Count the lines in the listing below that contain the string "family", matching case exactly, and reply with only that number.
------------------------------------
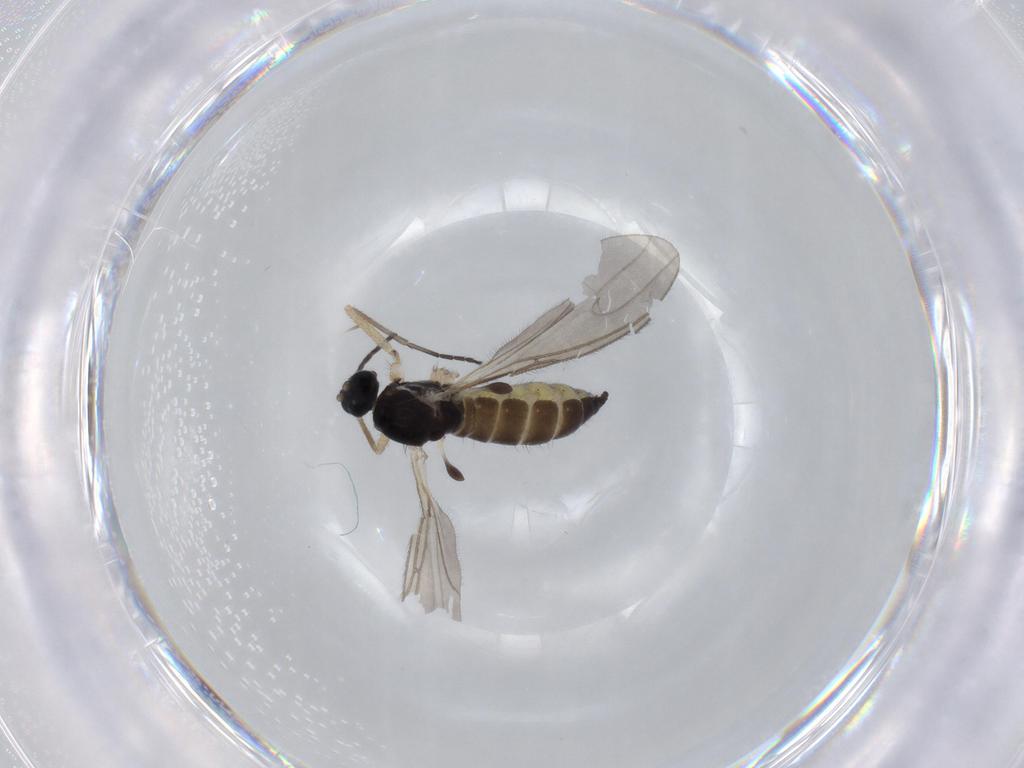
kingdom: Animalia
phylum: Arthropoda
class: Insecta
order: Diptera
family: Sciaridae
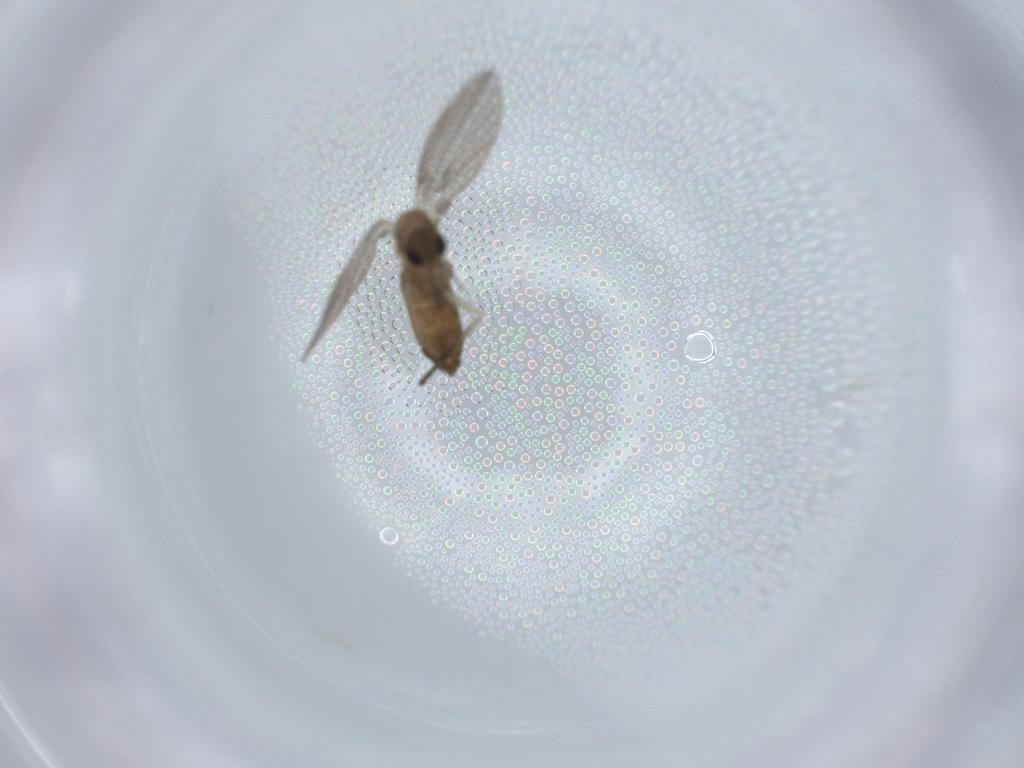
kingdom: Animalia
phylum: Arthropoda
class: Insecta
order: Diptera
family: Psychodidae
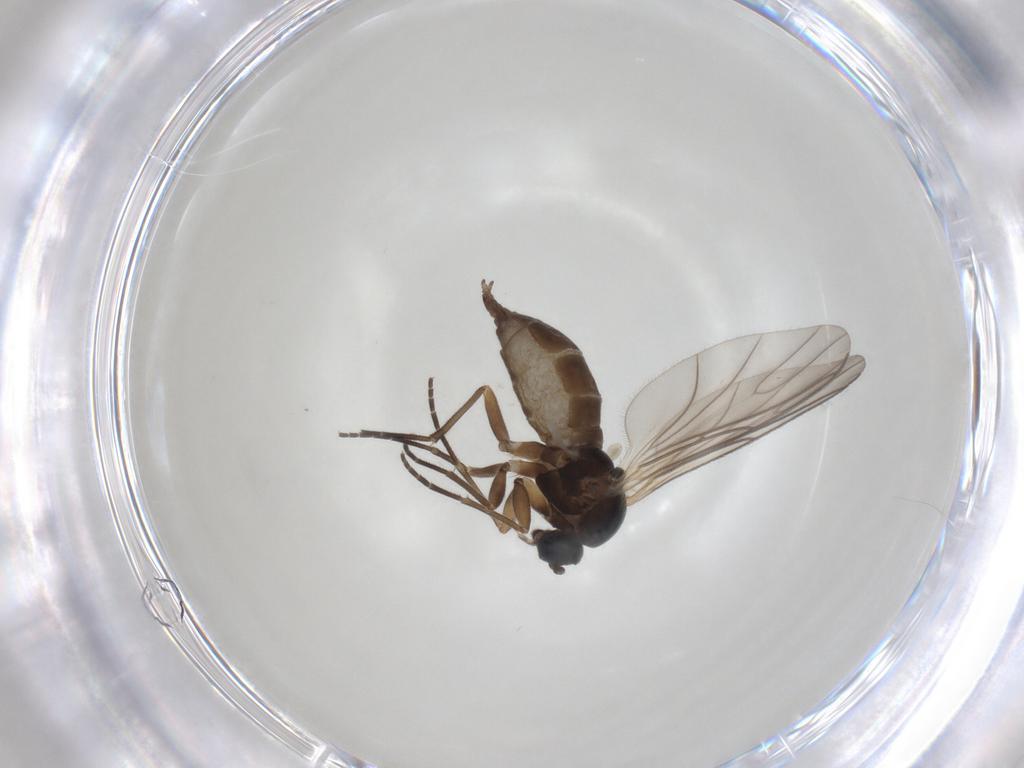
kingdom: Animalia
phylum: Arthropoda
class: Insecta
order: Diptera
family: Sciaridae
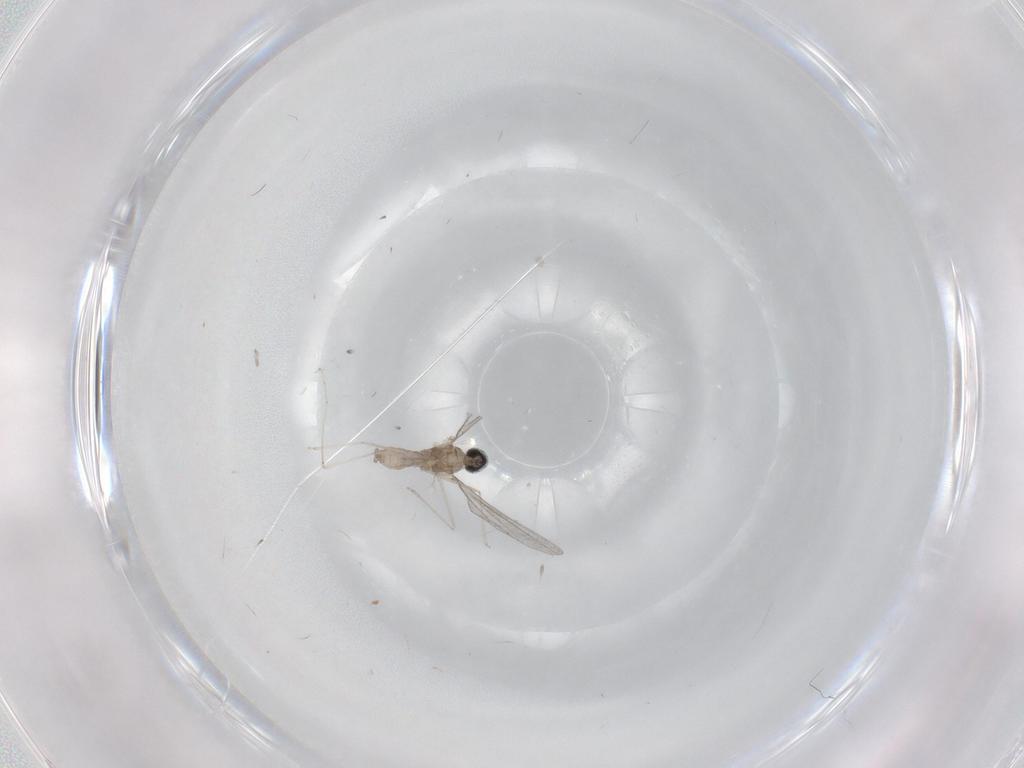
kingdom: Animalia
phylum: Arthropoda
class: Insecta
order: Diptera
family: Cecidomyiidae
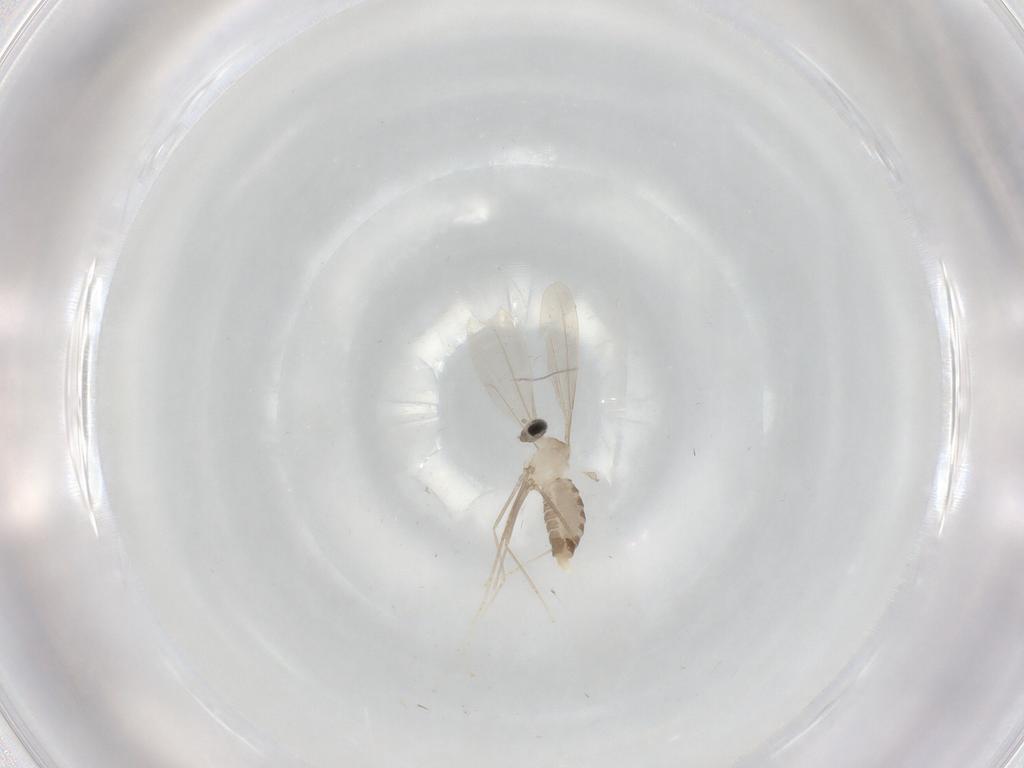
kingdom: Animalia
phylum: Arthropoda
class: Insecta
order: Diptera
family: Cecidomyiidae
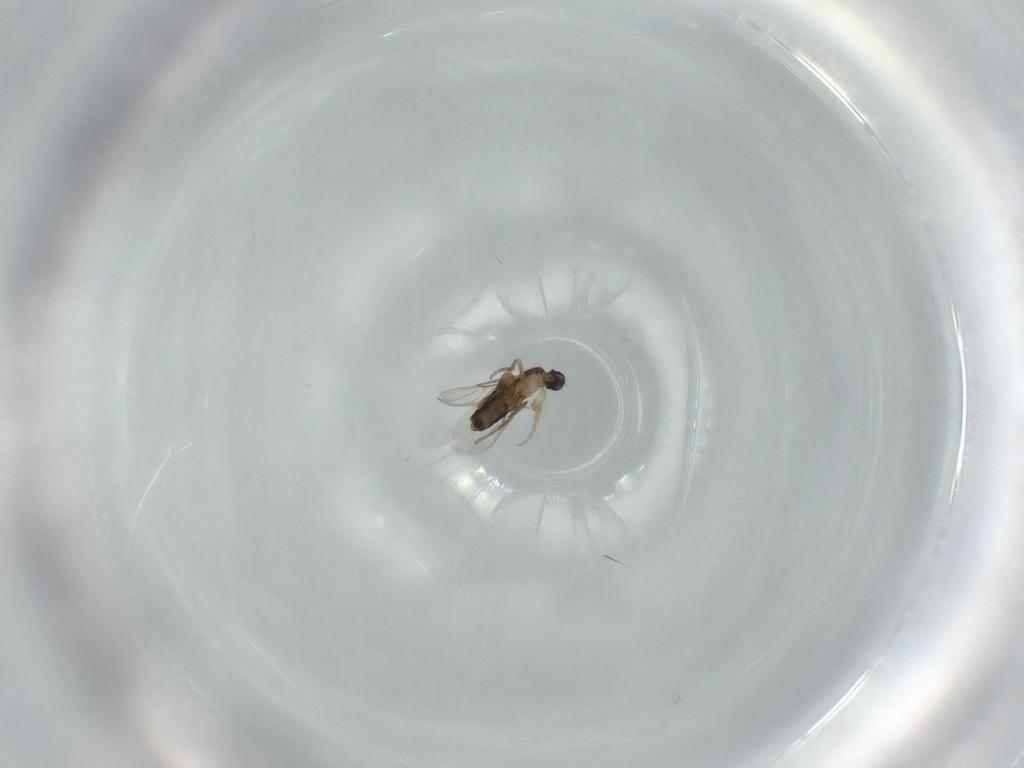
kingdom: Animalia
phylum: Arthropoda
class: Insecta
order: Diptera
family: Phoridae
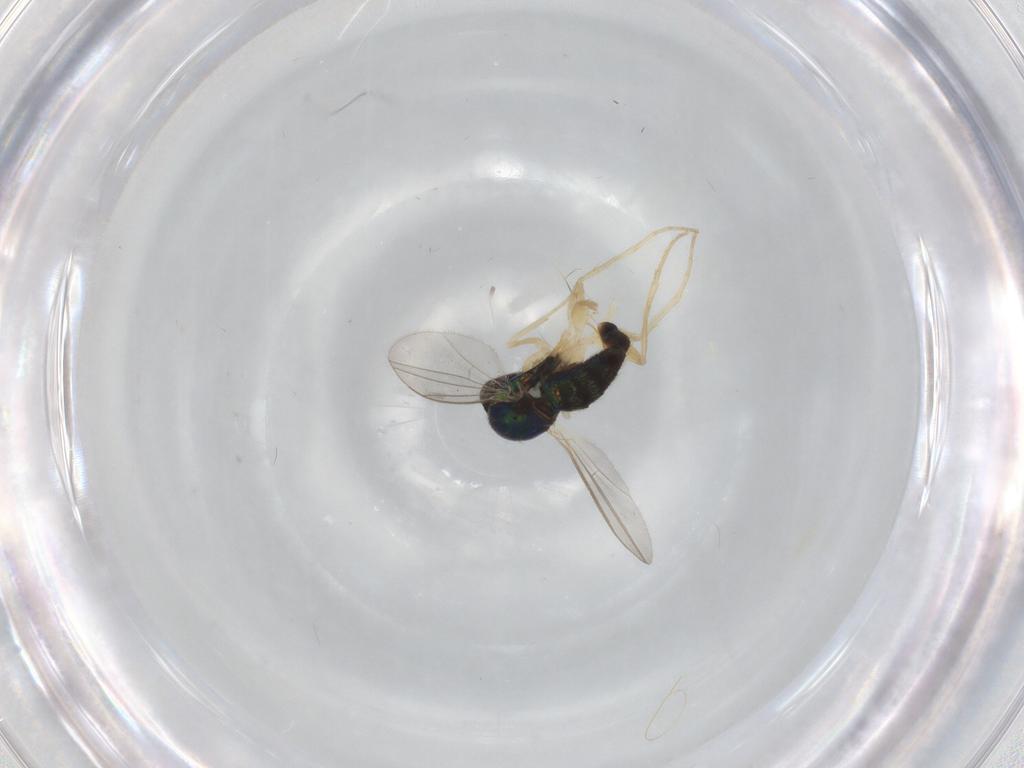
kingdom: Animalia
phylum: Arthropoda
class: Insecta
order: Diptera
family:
------------------------------------
▶ EXERCISE RESPONSE
7